The Party of Hate Strikes Again
Faced with the prospect of a woman or African-American opponent in the 2008 presidential race, the Republican Party back in February initiated diversity training of sorts. The RNC commissioned focus groups and polls to learn how to safely attack either Barack Obama or Hillary Clinton because, as GOP strategist Kellyanne Conway put it, "You can't allow the party to be Macaca-ed." Sadly for the Party of Hate, top Republican officials in Nevada and New Mexico didn't read the memo.
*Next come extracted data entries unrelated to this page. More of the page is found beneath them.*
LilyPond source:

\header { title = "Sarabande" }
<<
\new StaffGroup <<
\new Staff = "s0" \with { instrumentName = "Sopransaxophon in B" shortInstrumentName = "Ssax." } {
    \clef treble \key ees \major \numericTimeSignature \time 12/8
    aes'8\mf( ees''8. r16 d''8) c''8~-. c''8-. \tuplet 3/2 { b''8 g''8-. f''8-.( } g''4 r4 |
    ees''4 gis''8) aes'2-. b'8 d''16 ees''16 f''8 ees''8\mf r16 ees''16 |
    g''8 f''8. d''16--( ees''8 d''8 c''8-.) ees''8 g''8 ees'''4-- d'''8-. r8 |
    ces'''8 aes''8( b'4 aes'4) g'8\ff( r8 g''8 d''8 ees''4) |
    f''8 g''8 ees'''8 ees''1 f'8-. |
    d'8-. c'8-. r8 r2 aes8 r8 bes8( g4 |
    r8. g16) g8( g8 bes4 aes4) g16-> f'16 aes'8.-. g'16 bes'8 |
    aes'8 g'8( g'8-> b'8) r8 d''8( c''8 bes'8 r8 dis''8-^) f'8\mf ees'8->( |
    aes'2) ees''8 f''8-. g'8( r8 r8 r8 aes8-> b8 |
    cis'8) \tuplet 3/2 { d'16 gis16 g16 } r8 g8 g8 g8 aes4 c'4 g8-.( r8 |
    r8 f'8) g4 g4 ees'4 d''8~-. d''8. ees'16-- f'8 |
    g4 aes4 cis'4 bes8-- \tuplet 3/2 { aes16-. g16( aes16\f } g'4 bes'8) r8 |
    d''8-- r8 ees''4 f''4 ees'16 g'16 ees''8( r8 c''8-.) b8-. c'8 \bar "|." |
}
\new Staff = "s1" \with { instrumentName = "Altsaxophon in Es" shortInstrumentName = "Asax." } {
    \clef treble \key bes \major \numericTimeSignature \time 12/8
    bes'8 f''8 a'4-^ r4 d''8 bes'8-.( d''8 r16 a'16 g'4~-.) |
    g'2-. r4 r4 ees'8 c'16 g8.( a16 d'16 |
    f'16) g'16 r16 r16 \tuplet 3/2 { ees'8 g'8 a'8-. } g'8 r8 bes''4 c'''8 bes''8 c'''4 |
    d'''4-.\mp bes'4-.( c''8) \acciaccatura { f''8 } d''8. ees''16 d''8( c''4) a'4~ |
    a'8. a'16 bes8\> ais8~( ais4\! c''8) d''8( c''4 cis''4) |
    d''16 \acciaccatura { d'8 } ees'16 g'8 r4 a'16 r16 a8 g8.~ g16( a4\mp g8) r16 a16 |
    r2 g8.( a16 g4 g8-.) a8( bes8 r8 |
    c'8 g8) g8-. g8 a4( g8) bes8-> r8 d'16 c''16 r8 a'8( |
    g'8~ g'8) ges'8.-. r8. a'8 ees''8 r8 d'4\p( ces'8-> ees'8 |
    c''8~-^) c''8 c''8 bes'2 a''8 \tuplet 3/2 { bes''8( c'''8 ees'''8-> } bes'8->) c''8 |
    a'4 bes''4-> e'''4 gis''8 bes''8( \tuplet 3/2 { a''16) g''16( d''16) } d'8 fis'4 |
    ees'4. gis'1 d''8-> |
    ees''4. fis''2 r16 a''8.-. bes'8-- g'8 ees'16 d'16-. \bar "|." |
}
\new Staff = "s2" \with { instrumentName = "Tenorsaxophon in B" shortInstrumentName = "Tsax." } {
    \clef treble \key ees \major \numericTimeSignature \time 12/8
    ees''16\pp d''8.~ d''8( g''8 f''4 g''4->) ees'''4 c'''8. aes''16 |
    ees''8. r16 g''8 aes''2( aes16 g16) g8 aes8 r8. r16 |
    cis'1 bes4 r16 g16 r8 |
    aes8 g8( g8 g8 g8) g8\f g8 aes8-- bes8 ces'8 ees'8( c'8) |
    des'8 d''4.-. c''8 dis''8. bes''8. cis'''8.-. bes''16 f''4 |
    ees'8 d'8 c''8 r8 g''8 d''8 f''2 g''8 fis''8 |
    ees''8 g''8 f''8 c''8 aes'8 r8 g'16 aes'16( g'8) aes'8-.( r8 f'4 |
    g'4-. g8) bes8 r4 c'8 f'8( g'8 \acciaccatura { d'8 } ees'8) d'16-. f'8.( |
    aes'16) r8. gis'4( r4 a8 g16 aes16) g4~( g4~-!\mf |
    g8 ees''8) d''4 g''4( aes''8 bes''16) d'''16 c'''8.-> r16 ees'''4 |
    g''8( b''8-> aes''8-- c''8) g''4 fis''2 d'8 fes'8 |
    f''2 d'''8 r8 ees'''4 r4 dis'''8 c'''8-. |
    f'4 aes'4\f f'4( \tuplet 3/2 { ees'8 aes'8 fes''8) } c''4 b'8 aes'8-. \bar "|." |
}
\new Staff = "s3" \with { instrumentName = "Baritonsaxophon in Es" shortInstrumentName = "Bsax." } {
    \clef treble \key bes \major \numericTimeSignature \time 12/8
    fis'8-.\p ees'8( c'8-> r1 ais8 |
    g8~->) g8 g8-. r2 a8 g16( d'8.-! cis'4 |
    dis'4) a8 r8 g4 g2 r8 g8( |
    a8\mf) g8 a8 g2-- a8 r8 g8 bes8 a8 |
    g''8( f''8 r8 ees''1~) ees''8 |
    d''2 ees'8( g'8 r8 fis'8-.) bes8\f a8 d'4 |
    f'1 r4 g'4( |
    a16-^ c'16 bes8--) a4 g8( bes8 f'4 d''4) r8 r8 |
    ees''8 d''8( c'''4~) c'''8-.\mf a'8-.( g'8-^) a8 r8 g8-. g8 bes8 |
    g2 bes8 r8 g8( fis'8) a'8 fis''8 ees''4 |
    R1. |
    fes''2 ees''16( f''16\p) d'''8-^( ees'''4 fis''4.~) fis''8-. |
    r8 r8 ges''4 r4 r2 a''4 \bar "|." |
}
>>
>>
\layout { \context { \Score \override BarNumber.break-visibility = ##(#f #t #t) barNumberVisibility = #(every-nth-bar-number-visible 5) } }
Over the weekend, the GOP removed Didi Lima, its communications director in Clark County, Nevada. Both the Republicans' spokesperson for the most populous county in the state and co-chair for John McCain's Nevada Hispanic Leadership Team, Lima on Thursday failed to exercise what Conway earlier deemed "less deafness and more deftness in dealing with a different looking candidate." As USA Today reported:
"We don't want (Hispanics) to become the new African-American community," Lima told The Associated Press. "And that's what the Democratic Party is going to do to them, create more programs and give them handouts, food stamps and checks for this and checks for that. We don't want that."
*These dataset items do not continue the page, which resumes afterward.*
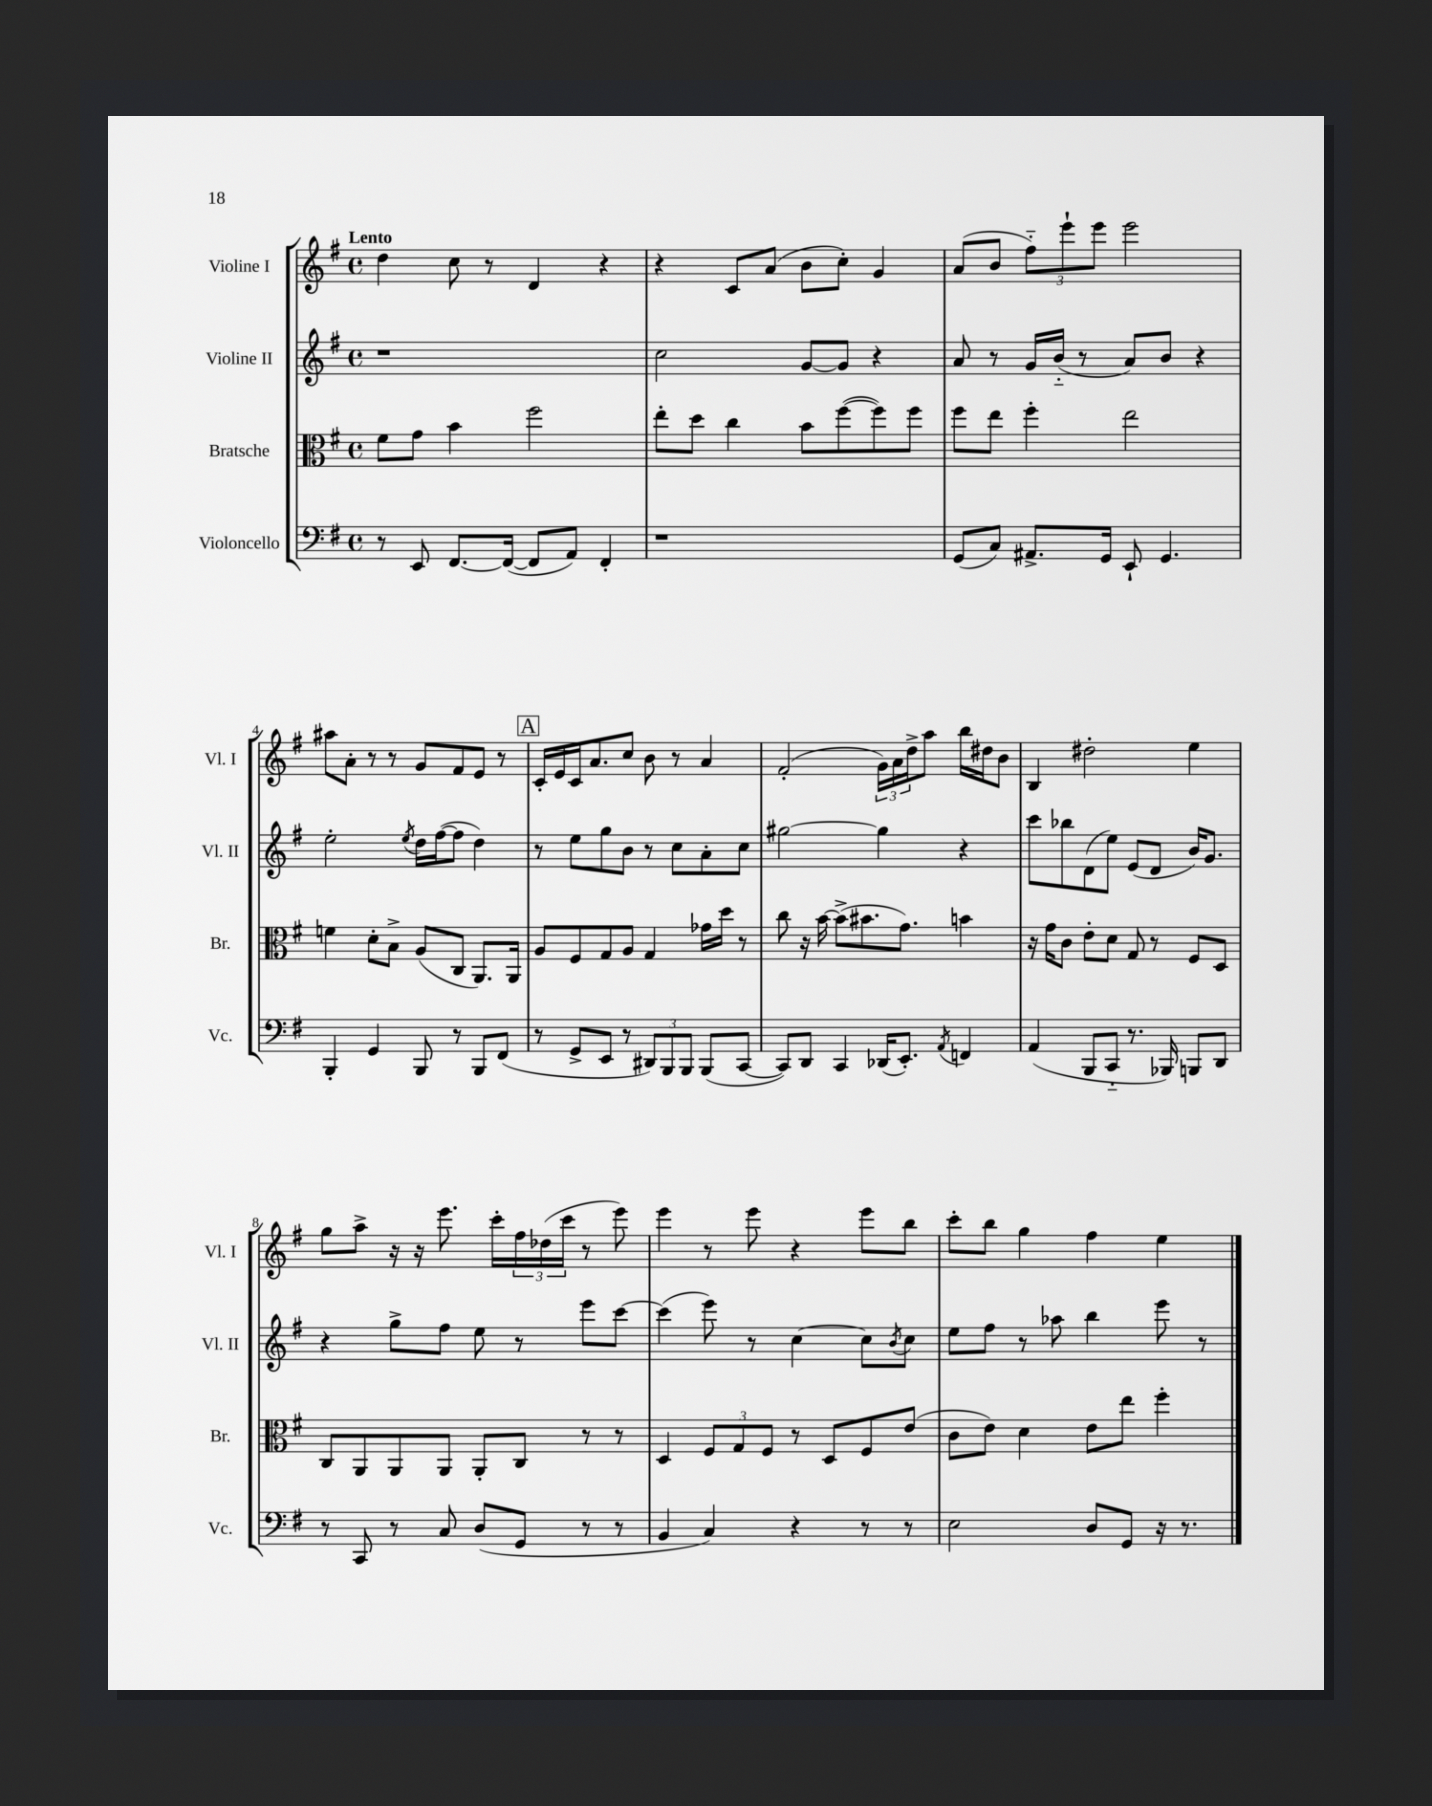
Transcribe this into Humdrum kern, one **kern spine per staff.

**kern	**kern	**kern	**kern
*staff4	*staff3	*staff2	*staff1
*clefF4	*clefC3	*clefG2	*clefG2
*k[f#]	*k[f#]	*k[f#]	*k[f#]
*M4/4	*M4/4	*M4/4	*M4/4
*met(c)	*met(c)	*met(c)	*met(c)
8r	8f#	1r	4dd
8EE	8g	.	.
[8.FF#	4b	.	8cc
.	.	.	8r
(16FF#_	.	.	.
8FF#]	2ff#	.	4d
8AA)	.	.	.
4FF#'	.	.	4r
=	=	=	=
1r	8ee'	2cc	4r
.	8dd	.	.
.	4cc	.	8c
.	.	.	(8a
.	8b	[8g	8b
.	([8ff#	8g]	8cc')
.	8ff#])	4r	4g
.	8ff#	.	.
=	=	=	=
(8GG	8ff#	8a	(8a
8C)	8ee	8r	8b
8.AA#^	4ff#'	16g	12ff#'~)
.	.	(16b'~	.
.	.	.	12eee`
.	.	8r	.
.	.	.	12eee
16GG	.	.	.
8EE`	2ee	8a)	2eee
4.GG	.	8b	.
.	.	4r	.
=	=	=	=
4BBB'	4f	2ee'	8aa#
.	.	.	8a'
4GG	8d'	.	8r
.	8B^	.	8r
.	.	8qee	.
8BBB	(8A	16dd	8g
.	.	([16ff#	.
8r	8C	8ff#]	8f#
8BBB	8.AA)	4dd)	8e
(8FF#	.	.	8r
.	16AA	.	.
=	=	=	=
8r	8A	8r	16c'
.	.	.	16e
8GG^	8F#	8ee	16c
.	.	.	8.a
8EE	8G	8gg	.
8r	8A	8b	8cc
12DD#)	4G	8r	8b
12BBB	.	.	.
.	.	8cc	8r
12BBB	.	.	.
(8BBB	16g-	8a'	4a
.	16dd	.	.
[8CC	8r	8cc	.
=	=	=	=
8CC])	8cc	[2gg#	(2f#'
8DD	16r	.	.
.	[16b	.	.
4CC	(8b^]	.	.
.	8.b#	.	.
(16DD-	.	4gg#]	24g)
.	.	.	24a
8.EE')	8.g)	.	.
.	.	.	24dd^
.	.	.	8aa
8qAA	.	.	.
4FF	4b	4r	16bb
.	.	.	16dd#
.	.	.	8b
=	=	=	=
(4AA	16r	8ccc	4B
.	16g	.	.
.	8c	8bb-	.
8BBB	8e'	(8d	2dd#'
8CC'~	8d	8ee)	.
8.r	8G	(8e	.
.	8r	8d	.
16BBB-)	.	.	.
8BBB	8F#	16b)	4ee
.	.	8.g	.
8DD	8D	.	.
=	=	=	=
8r	8C	4r	8gg
8CC	8AA	.	8aa^
8r	8AA	8gg^	16r
.	.	.	16r
8C	8AA	8ff#	8.eee
(8D	8AA'	8ee	.
.	.	.	16ccc'
8GG	8C	8r	24ff#
.	.	.	(24dd-
.	.	.	24ccc
8r	8r	8eee	8r
8r	8r	[8ccc	8eee)
=	=	=	=
4BB	4D	(4ccc]	4eee
4C)	12F#	8eee)	8r
.	12G	.	.
.	.	8r	8eee
.	12F#	.	.
4r	8r	[4cc	4r
.	8D	.	.
8r	8F#	8cc]	8eee
.	.	8qb	.
8r	(8e	8cc	8bb
=	=	=	=
2E	8c	8ee	8ccc'
.	8e)	8ff#	8bb
.	4d	8r	4gg
.	.	8aa-	.
8D	8e	4bb	4ff#
8GG	8ee	.	.
16r	4ff#'	8eee	4ee
8.r	.	.	.
.	.	8r	.
==	==	==	==
*-	*-	*-	*-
"I'm very much afraid that the Democratic Party is going to do the same thing that they did with the African-American culture and make them all dependent on the government and we don't want that," she said.
Lima's departure follows on the heels of the resignation last week of Fernando C. de Baca. Chairman of the Republican Party in Bernalillo County, New Mexico's most populous county, de Baca predicted John McCain would do well in his state:
"The truth is that Hispanics came here as conquerors. African-Americans came here as slaves. Hispanics consider themselves above blacks. They won't vote for a black president."
As the national and state polls clearly show, de Baca is wrong. Obama has enjoyed leads as large as 40 points among Hispanic voters nationwide. And for now, the battleground state of New Mexico is leaning his way.
Sadly, Lima and de Baca's missteps in the Southwest are hardly isolated events for the Republican Party in this year's election. On Thursday, Minnesota Rep. Michelle Bachman cited an article blaming "blacks" and "other minorities" for the Wall Street financial crisis. In Virginia, Congressman Virgil Goode, who previously hurled anti-Muslim slurs at his Minnesota colleague Keith Ellison, is airing ads depicting his lily-white Democratic opponent as dark-skinned and bearded. Meanwhile, Fort Hill, South Carolina mayor Danny Funderburk forwarded an email proclaiming Barack Obama the anti-Christ because he was "just curious" if it was true.
And it's not even October yet.
As I wrote last year ("The Party of Hate"), "the only message seemingly uniting Republicans is disdain - of immigrants, of blacks, of gay Americans and above all, Muslims." Alas, Kellyanne Conway's diversity training for Republicans was just a smokescreen for the Party of Hate.